その税金のなかでも、利益にたいしてかかる法人税・住民税・事業税(法人税等)。

これらが、売上を「100%」としたとき、どれくらいになるのか。

 

それをあらわすのが、つぎの表です。

業種法人税等税引き後の利益
建設業1.5%4.0%
製造業2.0%3.0%
情報通信業2.2%3.7%
運輸業、郵便業1.3%1.6%
卸売業0.9%1.7%
小売業0.8%1.4%
不動産業、物品賃貸業3.6%8.7%
学術研究、専門・技術サービス業2.3%6.5%
宿泊業、飲食サービス業0.8%△0.1%
生活関連サービス業、娯楽業3.7%△1.4%
サービス業(他に分類されないもの)1.5%2.9%
合計1.5%2.8%

 

(中小企業実態基本調査 R4年度決算実績 売上高及び営業費用 産業中分類別表より)

 

うえの表は、そのまま鵜呑みにしてよいもの…ではないかもしれません。

というのも、総務省がおこなっている経済センサスの情報を中小企業庁が選出したものであり、

黒字・赤字が入り乱れているかもしれません。

また、中小企業のおおくは同族会社。

なので経営者が、経費のおおくを占める役員報酬を、自身で決めることができる。

あるていど、利益を操作できるわけです。

それに、経済センサスに正直に答えているか…ということもあるかもしれないですから。

 

とはいえ、大筋をまとめてみれば、次のとおり。

  • 法人税等……売上の1.5%くらい
  • 税引き後の利益……売上の3%くらい

10,000円売ったとき、法人税が150円で、会社に残るお金は300円。

こんな感じなのです。

 

節税対策よりも大事なこと

法人税等の節税をするというのは、売上の1.5%くらいであるものを、更に少なくしようとすること。

ここに、どれくらいの意識や興味・労力をかけるか。

 

へたに経費をふやしてお金をつかってしまえば、法人税等はへるものの、税引き後の利益の利益もへってしまいます。

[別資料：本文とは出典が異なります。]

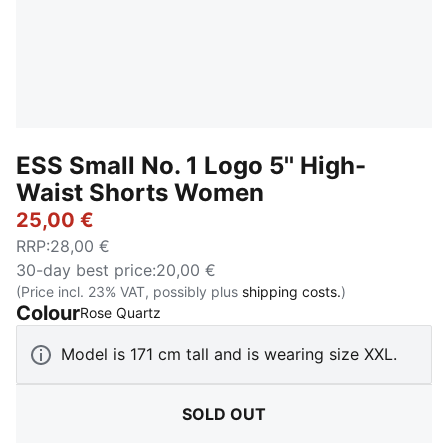
ESS Small No. 1 Logo 5'' High-
Waist Shorts Women
25,00 €
RRP
:
28,00 €
30-day best price
:
20,00 €
(Price incl. 23% VAT, possibly plus
shipping costs.
)
Colour
:
Sold Out
Rose Quartz
Model is 171 cm tall and is wearing size XXL.
SOLD OUT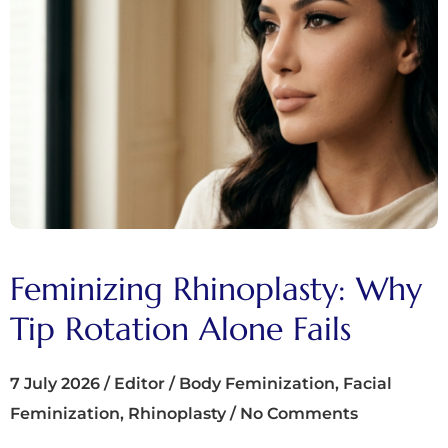
Feminizing Rhinoplasty: Why
Tip Rotation Alone Fails
7 July 2026
/
Editor
/
Body Feminization
,
Facial
Feminization
,
Rhinoplasty
/
No Comments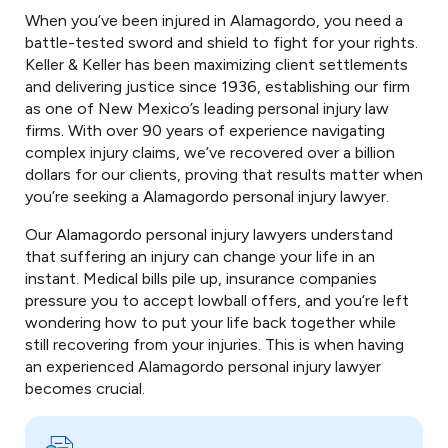
When you’ve been injured in Alamagordo, you need a
battle-tested sword and shield to fight for your rights.
Keller & Keller has been maximizing client settlements
and delivering justice since 1936, establishing our firm
as one of New Mexico’s leading personal injury law
firms. With over 90 years of experience navigating
complex injury claims, we’ve recovered over a billion
dollars for our clients, proving that results matter when
you’re seeking a Alamagordo personal injury lawyer.
Our Alamagordo personal injury lawyers understand
that suffering an injury can change your life in an
instant. Medical bills pile up, insurance companies
pressure you to accept lowball offers, and you’re left
wondering how to put your life back together while
still recovering from your injuries. This is when having
an experienced Alamagordo personal injury lawyer
becomes crucial.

その税引き後の利益は、うえの表では売上の3%くらい。

これがさらに少なくなるわけです。

 

もちろん、お金をつかわない節税もありますが、それは限られているもの。

税理士がついているなら、ほとんどの場合は、既にやっているはずです。

なかには、役員報酬の設定のように難しいものもありますが。

 

事業の目的ってなんでしょうか。

それは税金を少なくすることではなく、お金を増やすことではないでしょうか。

 

たしかに、だれでも税金は払いたくないもの。

払ったとしても、直接的なリターンが無いように感じることもあります。

あるいは、良からぬ使い方をされているように感じることも。

必要なものとは分かりつつも。

 

ただ、1.5%くらいの法人税等を減らそうとするなら、3.0%くらいの税引き後の利益を増やす。

こっちを意識した方が良いように思うのです。

自由に使えるお金を増やすためにも。

そのほうが、自分のためになるでしょうから。

 

もちろん、わたしは税理士なので、節税をしない…というわけではありませんよ。

経費になるものを忘れたり、できる節税をやらないということは、あってはならないこと。

 

それでも、1.5%のものを減らそうとするより、3.0%のものを少しでも増やそうとする。

ここに意識や興味・労力、そして時間もつかう。

そのほうが、お金も増えるし、自分のためになる。

「節税」が頭をよぎったら、「お金はいくら増えるのか」と考えてみましょう。

 

まとめ

中朝企業実態基本調査によると、売上を100%としたとき、法人税等は1.5%くらいで、税引き後の利益は3.0%くらいです。

税金が減ると、なにかトクしたような気になるものです。

でも、それは落とし穴のようなものかもしれません。

お金を増やしたいのだったら、税引き後の利益を意識するようにしましょう。

 

※ 記事作成時点の情報・法令に基づいています。